The letter also stated: “Authorities must publish the dates of their public inspection period, and given the removal of the common inspection period and extension of the overall deadlines for this year, it is recommended that all authorities provide public notice on their websites when the public inspection period would usually commence, explaining why they are departing from normal practice for 2019/20 accounts.”
In Croydon, again, this has failed to happen.
A senior source in Fisher’s Folly told Inside Croydon, “Croydon Council are currently finalising the 2019-2020 accounts and working closely with our external auditors, Grant Thornton.
“We know that we have not met the deadlines laid down in the regulations.
“Grant Thornton have been working with council officers and are aware that there will be a delay in publishing the accounts. Once these accounts are completed they will be available on the Council’s website for public inspection.”
No explanation for the additional, and unlawful, delay was offered.
One interested observer, keen for the opportunity to pore over the figures for the financial year that ended at the end of March 2020, said, “Bearing in mind the financial year ended just as covid was starting, it should be an interesting set of numbers.

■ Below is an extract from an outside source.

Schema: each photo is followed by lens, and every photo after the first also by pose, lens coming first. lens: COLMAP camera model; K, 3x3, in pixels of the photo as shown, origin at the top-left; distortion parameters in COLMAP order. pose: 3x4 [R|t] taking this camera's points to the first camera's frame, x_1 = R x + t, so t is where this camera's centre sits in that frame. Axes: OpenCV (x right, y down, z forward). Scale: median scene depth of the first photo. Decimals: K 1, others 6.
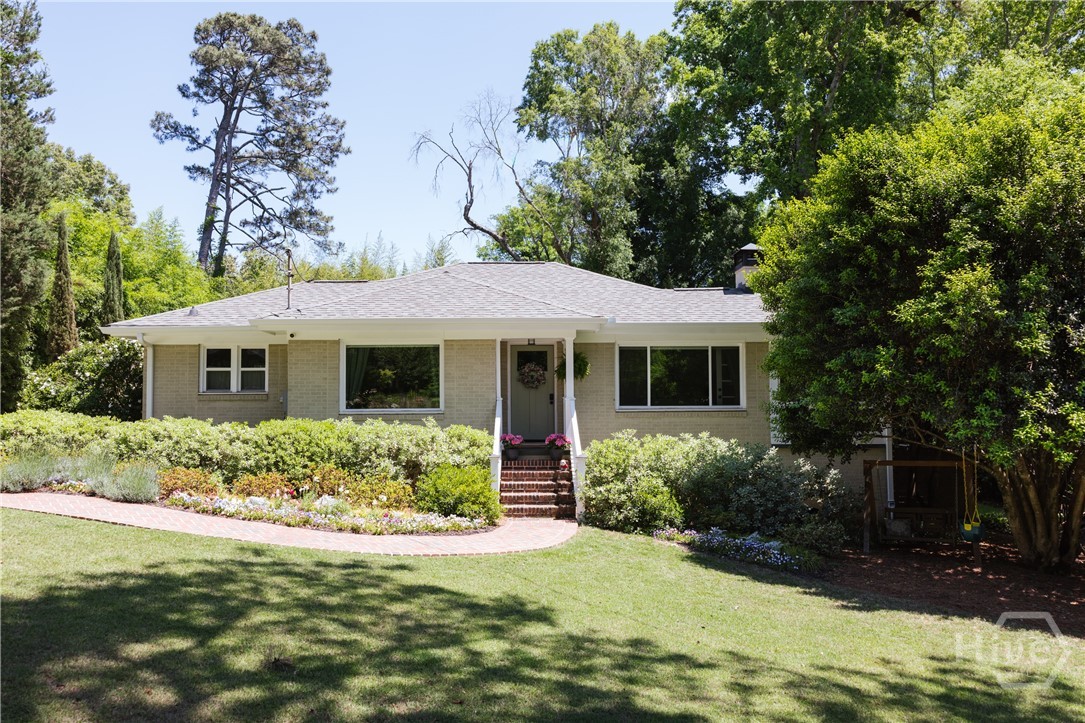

“I imagine the council finance officials are having some heavy conversations with the auditors about ‘going concern’ and ‘post-balance sheet events’.”
And a Katharine Street source said, “There won’t be any penalty for failure to meet the deadline other than, perhaps, some embarrassment.”
But it might all be about to get even more embarrassing: Brick by Brick, the council’s wholly-owned financial black hole, is late publishing its own annual accounts, which in previous years have been released by August.